Für die Besteuerung des in den Monaten Juni bis Dezember 1949 bezogenen Mehrarbeitslohnes ist die Vorschrift des § 34 a des Einkommensteuergesetzes (EStG) in der Fassung des Zweiten Gesetzes zur vorläufigen Neuordnung von Steuern vom 20. April 1949 maßgebend, die ab 1. April 1949 in Kraft getreten ist. Der Satz 1 dieser Vorschrift lautet:

"Sind gesetzlich oder in Tarifverträgen für Dienste, die über die Dauer der gesetzlichen oder tarifmäßigen Arbeitszeit hinaus geleistet werden (Mehrarbeit), besondere Entlohnungen vorgesehen, so wird der Grundlohn mit 5 v. H. versteuert; die Zuschläge sind steuerfrei". Die hierzu ergangene Lohnsteuerdurchführungsverordnung 1949 bestimmt im § 32 a Absatz 2 die entsprechende Anwendung der Vergünstigung bei Dienstverhältnissen, die nicht an einen Tarifvertrag gebunden sind, die jedoch auf Grund besonderer Vereinbarung nach den Bestimmungen eines Tarifvertrages behandelt werden und bei denen Mehrarbeitslohn bis zu der im Tarifvertrag vorgesehenen Höhe gezahlt wird.

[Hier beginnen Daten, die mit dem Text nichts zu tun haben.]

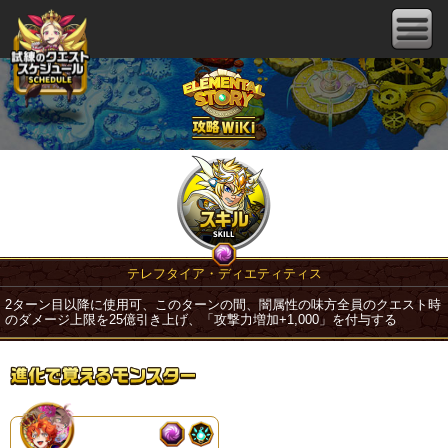
テレフタイア・ディエティティス
2ターン目以降に使用可、このターンの間、闇属性の味方全員のクエスト時
のダメージ上限を25億引き上げ、「攻撃力増加+1,000」を付与する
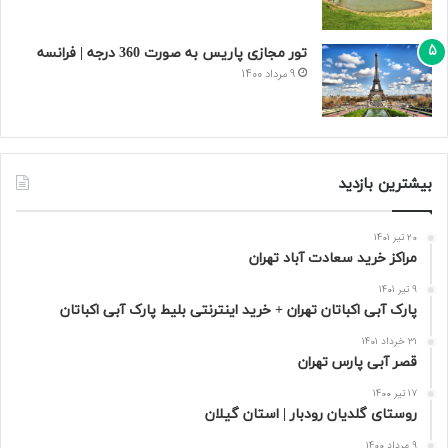
تور مجازی پاریس به صورت 360 درجه | فرانسه
9 مرداد 1400
بیشترین بازدید
20 تیر 1401
مراکز خرید سعادت‌ آباد تهران
9 تیر 1401
پارک آبی اکباتان تهران + خرید اینترنتی بلیط پارک آبی اکباتان
31 خرداد 1401
قصر آبی پارس تهران
17 تیر 1400
روستای گلدیان رودبار | استان گیلان
9 مرداد 1400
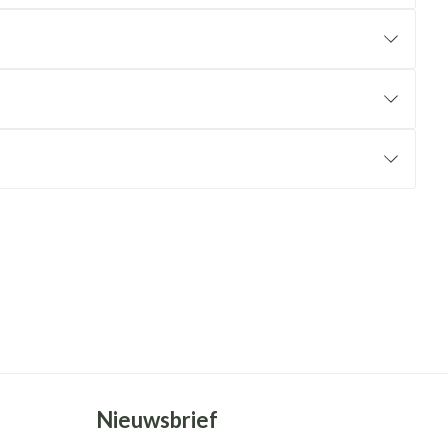
rende
Parfums en
geurproducten
CBD
Nieuwsbrief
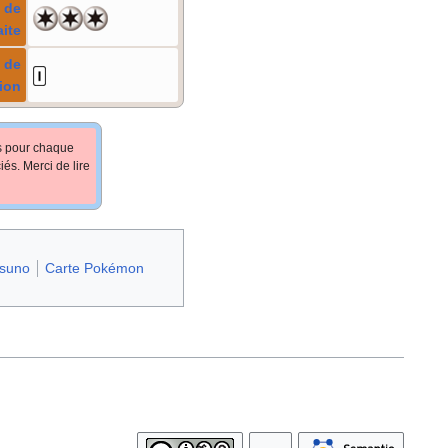
 de
aite
 de
ion
fs pour chaque
iés. Merci de lire
tsuno
Carte Pokémon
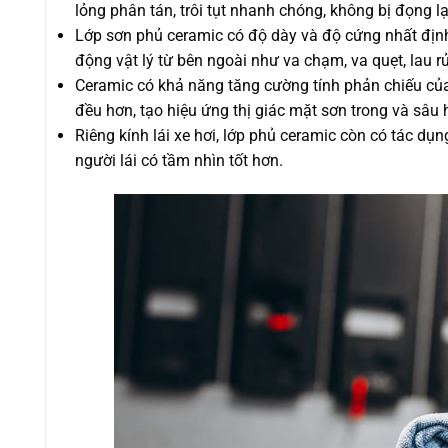
lỏng phân tán, trôi tụt nhanh chóng, không bị đọng 
Lớp sơn phủ ceramic có độ dày và độ cứng nhất định, 
động vật lý từ bên ngoài như va chạm, va quẹt, lau r
Ceramic có khả năng tăng cường tính phản chiếu của
đều hơn, tạo hiệu ứng thị giác mặt sơn trong và sâu
Riêng kính lái xe hơi, lớp phủ ceramic còn có tác dụ
người lái có tầm nhìn tốt hơn.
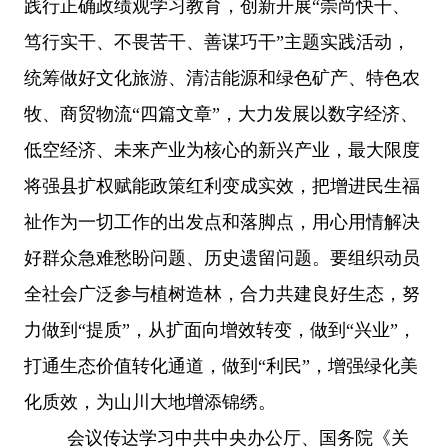
践行正确政绩观学习教育，创新开展“崇尚快干、
笃行实干、不畏苦干、善谋巧干”主题实践活动，
统筹做好文化旅游、清洁能源和绿色矿产、特色农
牧、商贸物流“四篇文章”，大力发展以数字经济、
低空经济、未来产业为核心的新兴产业，最大限度
将强县扩权赋能政策红利变成实效，把增进民生福
祉作为一切工作的出发点和落脚点，用心用情解决
好群众急难愁盼问题、历史遗留问题。要组织动员
全社会广泛参与植树造林，合力共建良好生态，努
力做到“提质”，从扩面向增效转变，做到“兴业”，
打通生态价值转化通道，做到“利民”，增强绿化美
化质效，为山川大地增添锦绣。
会议传达学习中共中央办公厅、国务院《关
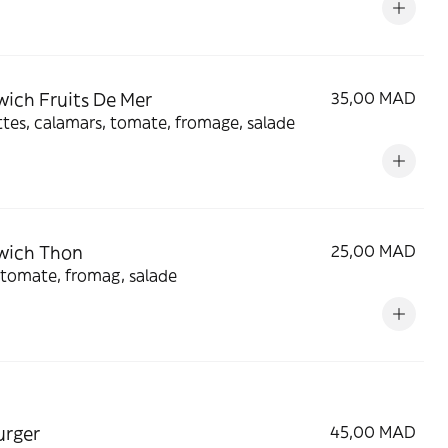
ich Fruits De Mer
35,00 MAD
Crevettes, calamars, tomate, fromage, salade
wich Thon
25,00 MAD
 tomate, fromag, salade
urger
45,00 MAD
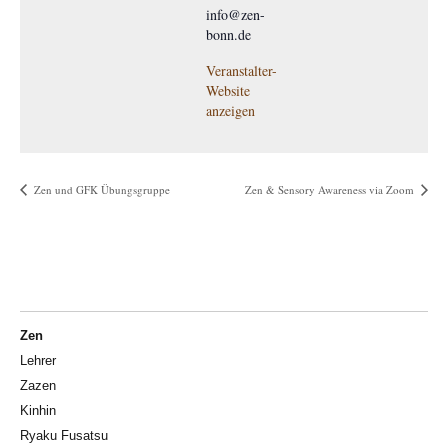
info@zen-
bonn.de
Veranstalter-
Website
anzeigen
Zen und GFK Übungsgruppe
Zen & Sensory Awareness via Zoom
Zen
Lehrer
Zazen
Kinhin
Ryaku Fusatsu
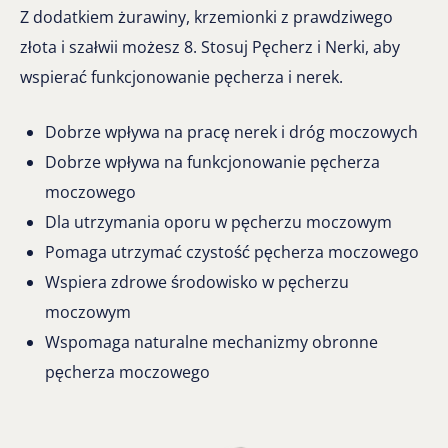
Z dodatkiem żurawiny, krzemionki z prawdziwego
złota i szałwii możesz 8. Stosuj Pęcherz i Nerki, aby
wspierać funkcjonowanie pęcherza i nerek.
Dobrze wpływa na pracę nerek i dróg moczowych
Dobrze wpływa na funkcjonowanie pęcherza
moczowego
Dla utrzymania oporu w pęcherzu moczowym
Pomaga utrzymać czystość pęcherza moczowego
Wspiera zdrowe środowisko w pęcherzu
moczowym
Wspomaga naturalne mechanizmy obronne
pęcherza moczowego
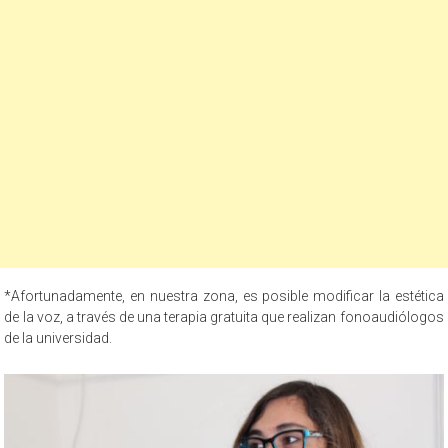
*Afortunadamente, en nuestra zona, es posible modificar la estética
de la voz, a través de una terapia gratuita que realizan fonoaudiólogos
de la universidad.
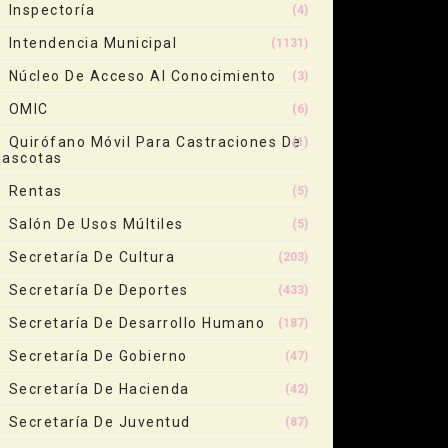
Inspectoría
(4)
Intendencia Municipal
(1131)
Núcleo De Acceso Al Conocimiento
(3)
OMIC
(6)
Quirófano Móvil Para Castraciones De
(1)
ascotas
Rentas
(5)
Salón De Usos Múltiles
(5)
Secretaría De Cultura
(203)
Secretaría De Deportes
(433)
Secretaría De Desarrollo Humano
(187)
Secretaría De Gobierno
(47)
Secretaría De Hacienda
(42)
Secretaría De Juventud
(87)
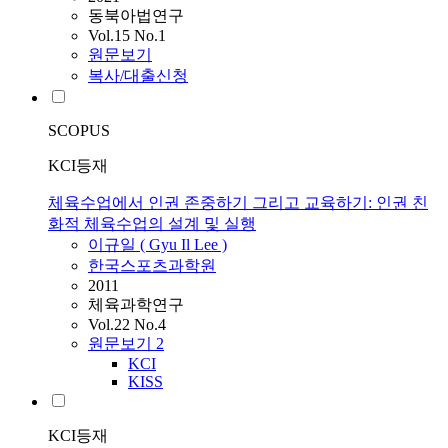
동북아법연구
Vol.15 No.1
원문보기
복사/대출신청
SCOPUS
KCI등재
체육수업에서 인권 존중하기 그리고 교육하기: 인권 친
화적 체육수업의 설계 및 실행
이규일 ( Gyu Il Lee )
한국스포츠과학원
2011
체육과학연구
Vol.22 No.4
원문보기
2
KCI
KISS
KCI등재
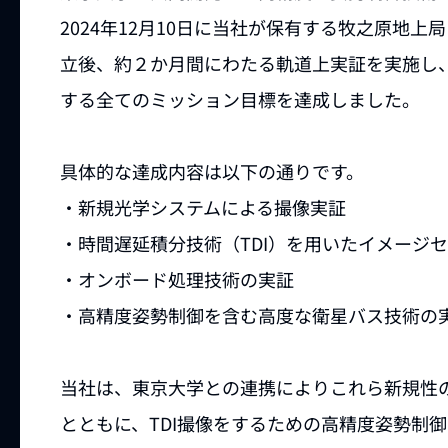
2024年12月10日に当社が保有する牧之原地
立後、約２か月間にわたる軌道上実証を実施し
する全てのミッション目標を達成しました。
具体的な達成内容は以下の通りです。
・新規光学システムによる撮像実証
・時間遅延積分技術（TDI）を用いたイメージ
・オンボード処理技術の実証
・高精度姿勢制御を含む高度な衛星バス技術の
当社は、東京大学との連携によりこれら新規性
とともに、TDI撮像をするための高精度姿勢制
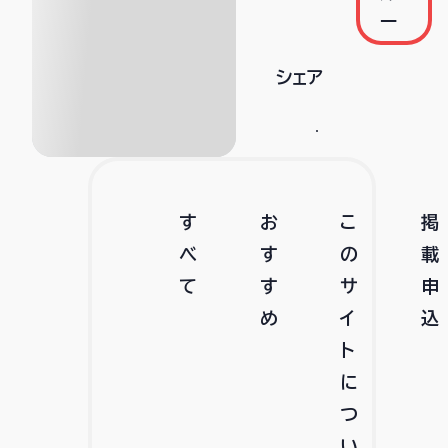
ー
シェア
す
お
こ
掲
べ
す
の
載
て
す
サ
申
め
イ
込
ト
に
つ
い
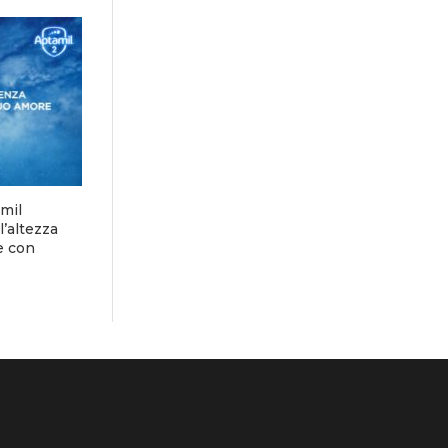
mil
l’altezza
e con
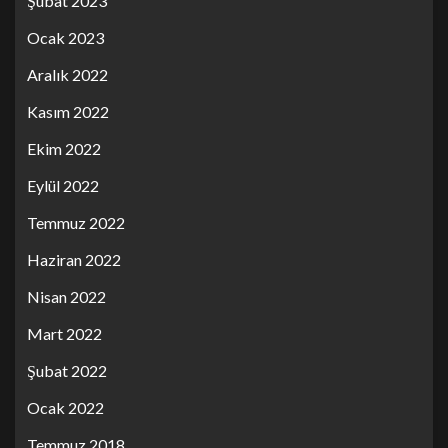
Şubat 2023
Ocak 2023
Aralık 2022
Kasım 2022
Ekim 2022
Eylül 2022
Temmuz 2022
Haziran 2022
Nisan 2022
Mart 2022
Şubat 2022
Ocak 2022
Temmuz 2018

Die Vorinstanzen haben sowohl die unmittelbare als auch die entsprechende Anwendung der Vergünstigung abgelehnt, weil die von den Angestellten der Bfin. geleistete Mehrarbeit sich weder in Bezug auf die Arbeitszeit noch in Bezug auf die Lohnhöhe im Rahmen des zwischen der Wirtschaftsvereinigung Groß- und Außenhandel ... und der Deutschen Angestelltengewerkschaft ... bestehenden und hier maßgebenden Tarifvertrags halte. Das Finanzgericht hat jedoch eine Steuerermäßigung insoweit zugelassen, als die mehr als 48 Stunden in der Woche betragende Arbeitszeit des einzelnen Arbeitnehmers nach § 6 der Arbeitszeitordnung vom 30. April 1938 - Reichsgesetzblatt I S. 447 - an 30 Tagen im Jahre bis zu zwei Stunden täglich verlängert werden kann und im vorliegenden Falle verlängert worden ist. Demgemäß hat das Finanzgericht bei jedem der Angestellten für 60 Mehrarbeitsstunden den Steuersatz von 5 Prozent anerkannt unter Freilassung des in § 15 Absatz 2 der Arbeitszeitordnung als angemessene Vergütung bestimmten Mehrarbeitszuschlages von 25 Prozent.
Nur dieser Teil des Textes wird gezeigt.